“The Bravest Knight” Continues Season 2 With New Nonbinary Character
Published: 07/07/2025

Hulu’s animated series The Bravest Knight, starring a two-dad family, has just dropped the rest of its second season, which includes a new nonbinary character played by Asia Kate Dillon. Watch a clip here in which they share their pronouns, and read what the creator says about the season!

Admiral Akers, from Hulu's The Bravest Knight (Big Bad Boo Studios)
Admiral Akers, from Hulu’s The Bravest Knight (Big Bad Boo Studios).

The Show and the Season

The animated series—the first children’s television series on a mainstream network to star a family with same-sex parents—is based on Daniel Errico’s picture book, The Bravest Knight Who Ever Lived. In the book, a young pumpkin farmer named Cedric becomes a knight and marries the prince of his dreams. The television series shows Sir Cedric and Prince Andrew now with a daughter, Nia, who is training to be a knight herself. In each episode, Cedric shares stories with her about how he transformed from a “not-yet knight” to a full-fledged one, conveying gentle life lessons, all wrapped in a layer of smart humor and fun.

The second season has overarching plotlines about Nia preparing for a big tournament and Young Cedric searching for a dragon, while individual episodes include themes about working together, dealing with failure, caring for the environment, not treating all formerly incarcerated people as villains, what makes a good leader, and even what happens when one loses to people in power who don’t deserve to be.
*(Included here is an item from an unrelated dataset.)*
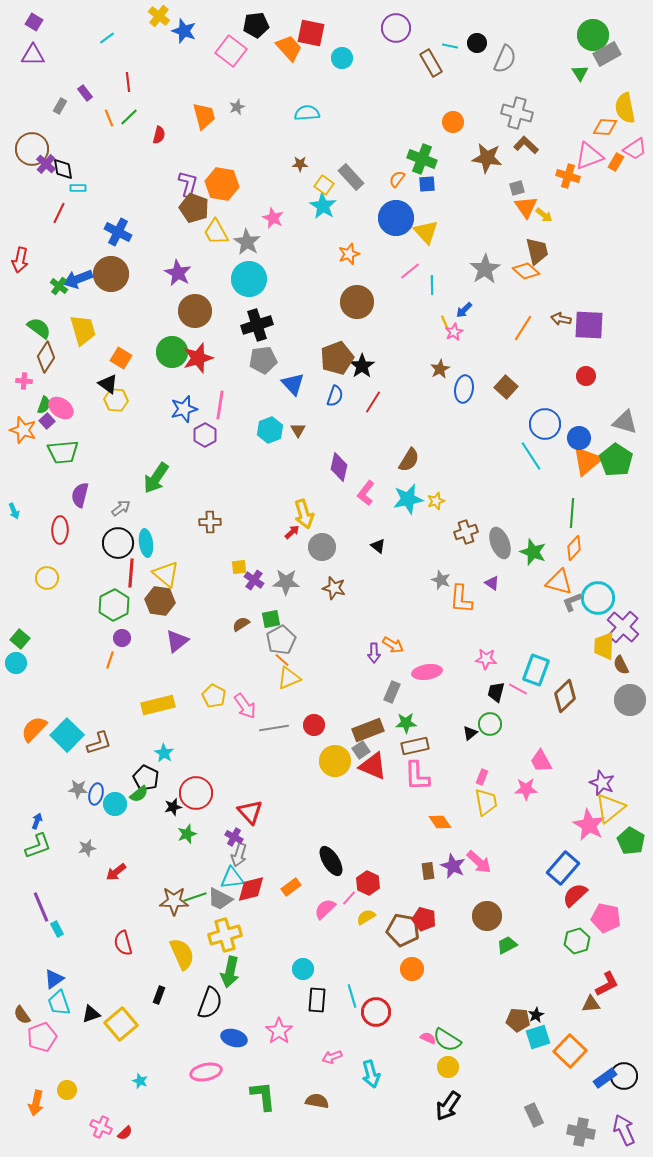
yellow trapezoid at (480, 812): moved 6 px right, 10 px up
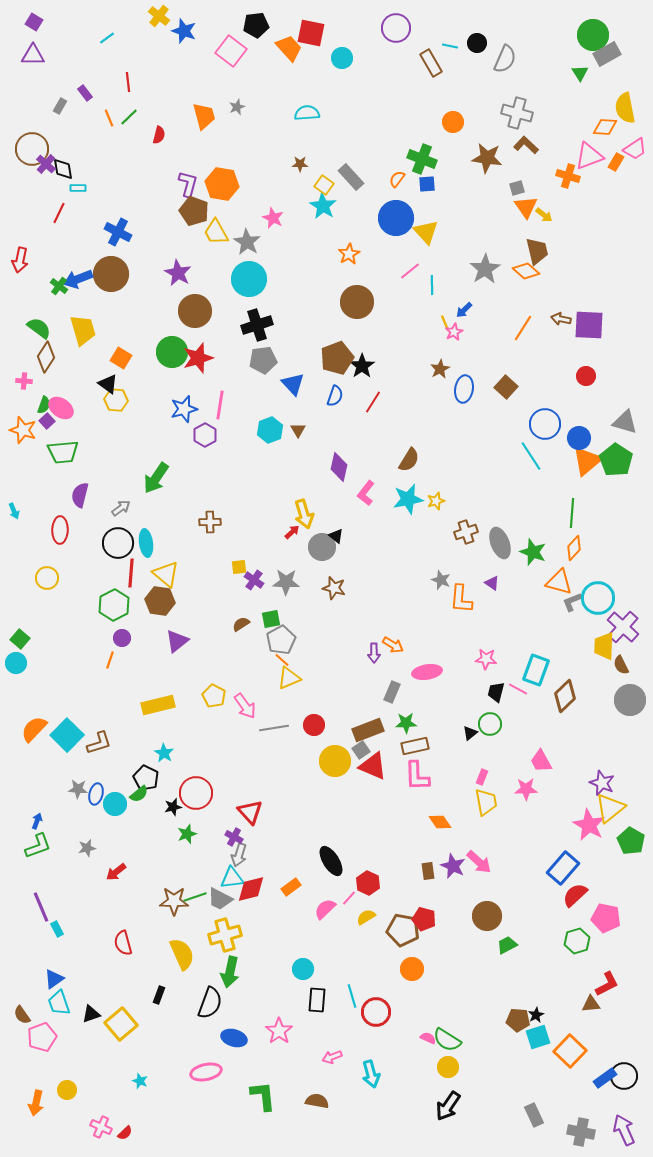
brown pentagon at (194, 208): moved 3 px down
orange star at (349, 254): rotated 10 degrees counterclockwise
black triangle at (378, 546): moved 42 px left, 10 px up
Errico, now the show’s head writer and executive producer, told me:

I’m excited for viewers to see some fun fairytale adventures and new representation in the final episodes of Season Two. And I’m also excited for them to see Nia and Cedric learn hard lessons that they hadn’t faced before. We end Season Two in a much different place than Season One, and I hope it helps remind people that a knight’s path can’t be stopped by ogres, or golems, or even dragons, as long as they stay true to themselves and their journey.

A New Nonbinary Character

One new episode, “Cedric & Pirate Cove,” also introduces guest star Asia Kate Dillon (Orange Is the New BlackBillions) as the seafaring Admiral Akers. Akers at one point gently corrects another character who had assumed the wrong pronouns for them. “I don’t go by ‘he;’ I go by they,” Akers says. “Some are ‘he’ and some are ‘she,’ but neither one will do for me,” they quip.

The storyline then quickly moves on. I like that the show doesn’t make a Big Deal of the pronoun lesson or of Akers’s nonbinary identity, but simply models appropriate usage and behavior in the context of an everyday social interaction. Just as the show isn’t “about” having same-sex parents, but nevertheless offers important representation, as Errico told me in a 2019 interview, it takes the same approach for nonbinary people. Watch the scene here:

Other guest stars this season include queer actors Alan Cumming, Jane Lynch, Margaret Cho, Emily Hampshire, Cynthia Nixon, Ali Stroker, and Nina West. The rest of the cast is comprised of both queer actors and allies: regulars T.R. Knight (Sir Cedric); Wilson Cruz (Sir Cedric’s husband Prince Andrew), Millie Davis (Nia, Cedric and Andrew’s daughter), Desmond Sivan (Young Cedric), Bobby Moynihan (Grunt), Teri Polo (Saylor), Steven Weber (Head Knight), and Margaret Cho (Cho). It is produced by Big Bad Boo Studios and directed by Shabnam Rezaei.

Themes for Resilience

I very much appreciate that the show seems to sense what many of its viewers’ families may be feeling at the current moment of U.S. history, and tries to give children tools for understanding and resilience. The episode “Cedric & Mayor Hobble,” for example, involves an unqualified but charismatic character running for reelection as mayor of one of the kingdom’s towns, and claiming to be “the best mayor in the entire kingdom.” His supporters adore him and heckle his opponent. The analogy seems obvious, at least for adults—though the point doesn’t seem merely to poke fun at a public figure, but rather to convey a lesson about the importance of electing qualified leaders.

Perhaps even more importantly, the final episode of the season tells parallel tales of failure and loss, both personal and kingdom-wide. Nia’s papa, Sir Cedric, advises her, “If you can remember who you are, even in defeat, then nothing can stop you.” And her dad, Prince Andrew, reminds her that after a defeat, “It’s what you do next that matters. So the question is: What are we going to do now?” The show smartly stays away from offering an exact analogy to our country’s recent stumbles; the lesson is broadly applicable to a variety of failures big and small. But for adults trying to explain to children how they feel about the state of our country right now, and why it is important not to give up, it may offer some jumping-off points for discussion.

All of the above may make the show sound more serious than it is, so let me stress that it is also a simply delightful and entertaining series, simultaneously warm-hearted, funny, and full of adventure (and burp jokes). I wish it had been around when my now-grown son was younger—and I hope that the clear set-up for Season Three means we’ll be seeing more of it in the future.